• **Task instructions**: Skip the images and print the listing exactly.

• **Source records**:
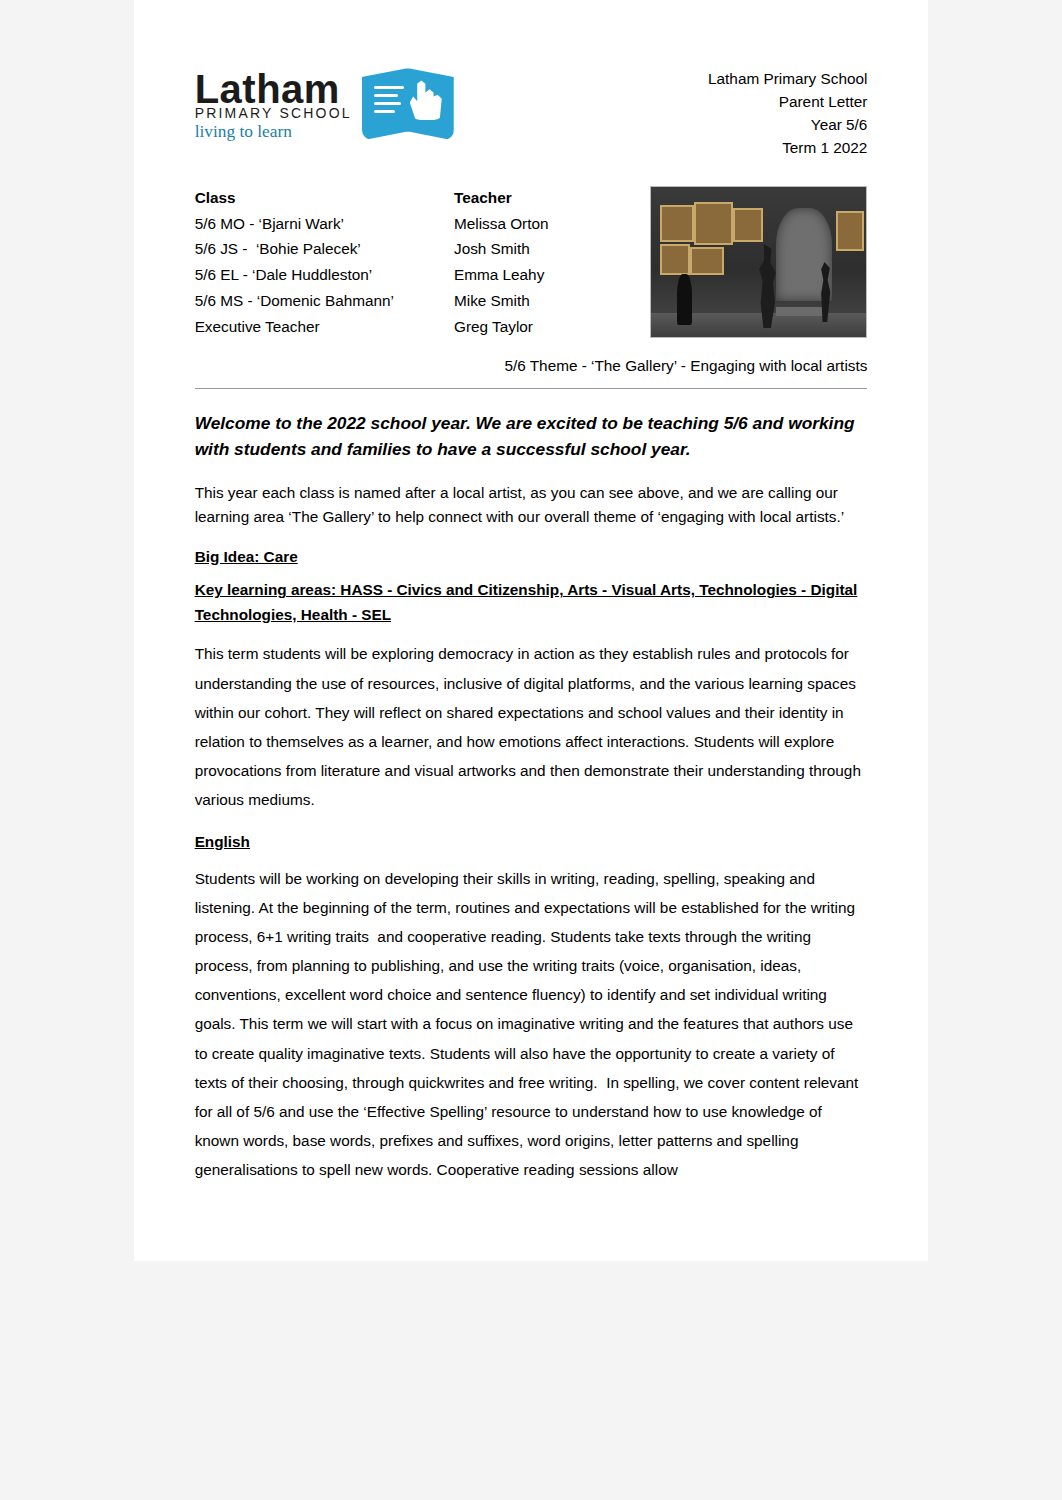Latham
PRIMARY SCHOOL
living to learn
Latham Primary School
Parent Letter
Year 5/6
Term 1 2022
| Class | Teacher |
| --- | --- |
| 5/6 MO - ‘Bjarni Wark’ | Melissa Orton |
| 5/6 JS - ‘Bohie Palecek’ | Josh Smith |
| 5/6 EL - ‘Dale Huddleston’ | Emma Leahy |
| 5/6 MS - ‘Domenic Bahmann’ | Mike Smith |
| Executive Teacher | Greg Taylor |
5/6 Theme - ‘The Gallery’ - Engaging with local artists
Welcome to the 2022 school year. We are excited to be teaching 5/6 and working with students and families to have a successful school year.
This year each class is named after a local artist, as you can see above, and we are calling our learning area ‘The Gallery’ to help connect with our overall theme of ‘engaging with local artists.’
Big Idea: Care
Key learning areas: HASS - Civics and Citizenship, Arts - Visual Arts, Technologies - Digital Technologies, Health - SEL
This term students will be exploring democracy in action as they establish rules and protocols for understanding the use of resources, inclusive of digital platforms, and the various learning spaces within our cohort. They will reflect on shared expectations and school values and their identity in relation to themselves as a learner, and how emotions affect interactions. Students will explore provocations from literature and visual artworks and then demonstrate their understanding through various mediums.
English
Students will be working on developing their skills in writing, reading, spelling, speaking and listening. At the beginning of the term, routines and expectations will be established for the writing process, 6+1 writing traits and cooperative reading. Students take texts through the writing process, from planning to publishing, and use the writing traits (voice, organisation, ideas, conventions, excellent word choice and sentence fluency) to identify and set individual writing goals. This term we will start with a focus on imaginative writing and the features that authors use to create quality imaginative texts. Students will also have the opportunity to create a variety of texts of their choosing, through quickwrites and free writing. In spelling, we cover content relevant for all of 5/6 and use the ‘Effective Spelling’ resource to understand how to use knowledge of known words, base words, prefixes and suffixes, word origins, letter patterns and spelling generalisations to spell new words. Cooperative reading sessions allow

• **Task response**:
Latham
PRIMARY SCHOOL
living to learn
Latham Primary School
Parent Letter
Year 5/6
Term 1 2022
| Class | Teacher |
| --- | --- |
| 5/6 MO - ‘Bjarni Wark’ | Melissa Orton |
| 5/6 JS - ‘Bohie Palecek’ | Josh Smith |
| 5/6 EL - ‘Dale Huddleston’ | Emma Leahy |
| 5/6 MS - ‘Domenic Bahmann’ | Mike Smith |
| Executive Teacher | Greg Taylor |
5/6 Theme - ‘The Gallery’ - Engaging with local artists
Welcome to the 2022 school year. We are excited to be teaching 5/6 and working with students and families to have a successful school year.
This year each class is named after a local artist, as you can see above, and we are calling our learning area ‘The Gallery’ to help connect with our overall theme of ‘engaging with local artists.’
Big Idea: Care
Key learning areas: HASS - Civics and Citizenship, Arts - Visual Arts, Technologies - Digital Technologies, Health - SEL
This term students will be exploring democracy in action as they establish rules and protocols for understanding the use of resources, inclusive of digital platforms, and the various learning spaces within our cohort. They will reflect on shared expectations and school values and their identity in relation to themselves as a learner, and how emotions affect interactions. Students will explore provocations from literature and visual artworks and then demonstrate their understanding through various mediums.
English
Students will be working on developing their skills in writing, reading, spelling, speaking and listening. At the beginning of the term, routines and expectations will be established for the writing process, 6+1 writing traits and cooperative reading. Students take texts through the writing process, from planning to publishing, and use the writing traits (voice, organisation, ideas, conventions, excellent word choice and sentence fluency) to identify and set individual writing goals. This term we will start with a focus on imaginative writing and the features that authors use to create quality imaginative texts. Students will also have the opportunity to create a variety of texts of their choosing, through quickwrites and free writing. In spelling, we cover content relevant for all of 5/6 and use the ‘Effective Spelling’ resource to understand how to use knowledge of known words, base words, prefixes and suffixes, word origins, letter patterns and spelling generalisations to spell new words. Cooperative reading sessions allow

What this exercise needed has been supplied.